- Loss was $1.06-share on added engineering costs for Model 3
- Musk says demand on pace for 50,000 sales in second half
Tesla Motors Inc. reassured investors it can ship roughly 50,000 cars in this year’s second half and 500,000 in 2018, easing the sting of a second-quarter loss that was wider than analysts estimated.
The loss, excluding some items, was $1.06 a share, the company said in a letter to investors posted on its website Wednesday. The average estimate in a Bloomberg survey of 17 analysts was for a loss of 60 cents a share. The stock fell less than 1 percent in aftermarket trading to $225.60.

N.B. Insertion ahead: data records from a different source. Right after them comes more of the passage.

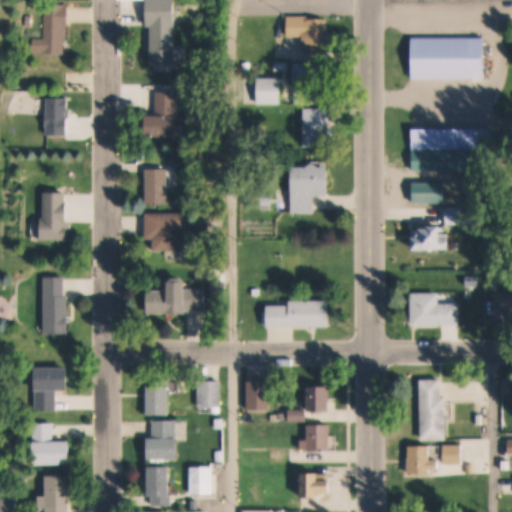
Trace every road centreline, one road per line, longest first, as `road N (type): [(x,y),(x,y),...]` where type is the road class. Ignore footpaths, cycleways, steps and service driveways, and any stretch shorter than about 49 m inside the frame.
road 1 (residential): [(110,511),(106,0)]
road 2 (residential): [(108,350),(511,349)]
road 3 (tertiary): [(373,350),(371,0)]
road 4 (tertiary): [(373,511),(373,350)]
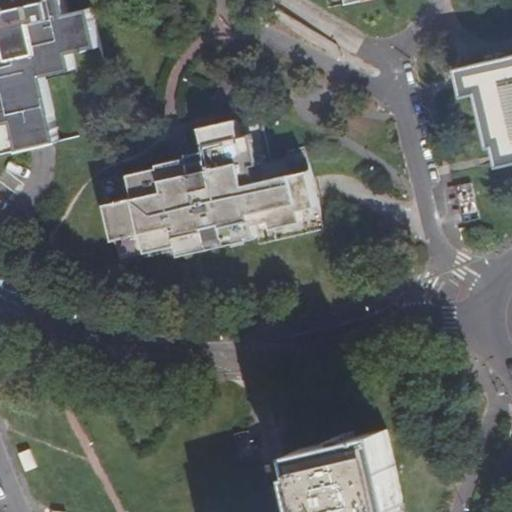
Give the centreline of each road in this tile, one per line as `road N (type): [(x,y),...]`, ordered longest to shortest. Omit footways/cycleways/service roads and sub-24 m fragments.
road 1 (tertiary): [(411,322),(336,348),(220,367),(34,331),(0,311)]
road 2 (residential): [(399,97),(243,21),(224,0)]
road 3 (residential): [(399,97),(436,244)]
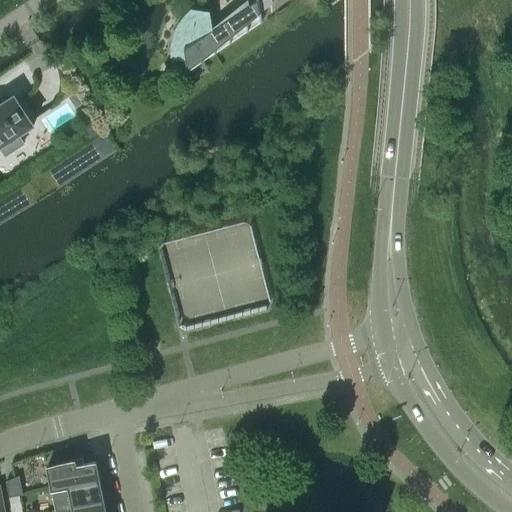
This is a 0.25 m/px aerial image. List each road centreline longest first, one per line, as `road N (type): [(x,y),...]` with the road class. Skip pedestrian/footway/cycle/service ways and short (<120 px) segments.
road 1 (residential): [(182,396),(221,397),(390,364)]
road 2 (residential): [(382,336),(182,396)]
road 3 (secondary): [(390,364),(412,411),(466,484),(502,511)]
road 4 (secondary): [(395,176),(408,0)]
road 5 (secondary): [(407,346),(395,176)]
road 6 (secondary): [(511,477),(432,396),(407,346)]
road 7 (secondary): [(395,176),(379,277),(382,336)]
road 8 (residential): [(0,444),(120,410)]
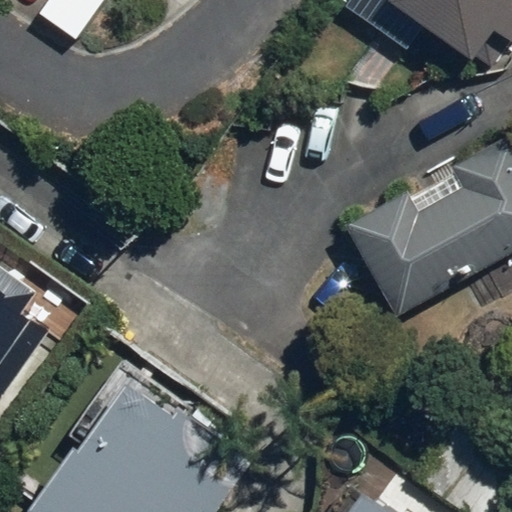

Investors were comforted by Chief Executive Officer Elon Musk’s confidence that the company will hit its sales targets and that the new Model 3, Tesla’s $35,000 sedan, will go on sale next year. The 50,000 forecast for second-half deliveries exceeded the average of 48,300 estimated by three analysts. Just as importantly, Tesla said it remains committed to producing 500,000 vehicles in 2018.
“The key is that Tesla reiterated 500,000 vehicles in 2018,” said Charlie Anderson, an analyst at Dougherty & Co. “They spent more money, which is why EPS was down. But the spending was on R&D. This is a company that is continuing to invest in the future.”
Tesla has had an intense past few months as it moves toward a $2.6 billion acquisition of solar-panel installer SolarCity Corp. U.S. safety regulators are investigating a fatal Florida crash in May that involved Tesla’s Autopilot driver-assistance features. And last week, it celebrated the official opening of its Gigafactory near Reno, Nevada, where battery-cell production is slated to begin in the fourth quarter.
The automaker said that it has completed the design for the Model 3 and that the gigafactory remains on target to support volume production of the Model 3 in late 2017.
Musk said cash flow improved in the quarter, even as the automaker worked to complete the Model 3’s engineering. The company reported negative cash flow of $144.4 million, better than the $309.6 million analysts had predicted.
The somewhat muted stock reaction immediately after the earnings release is “another lesson that Tesla’s stock doesn’t trade over earnings per share," said Ben Kallo, an analyst with Robert W. Baird. "Automotive gross margin improved, and the commentary about demand helps with the stock as well."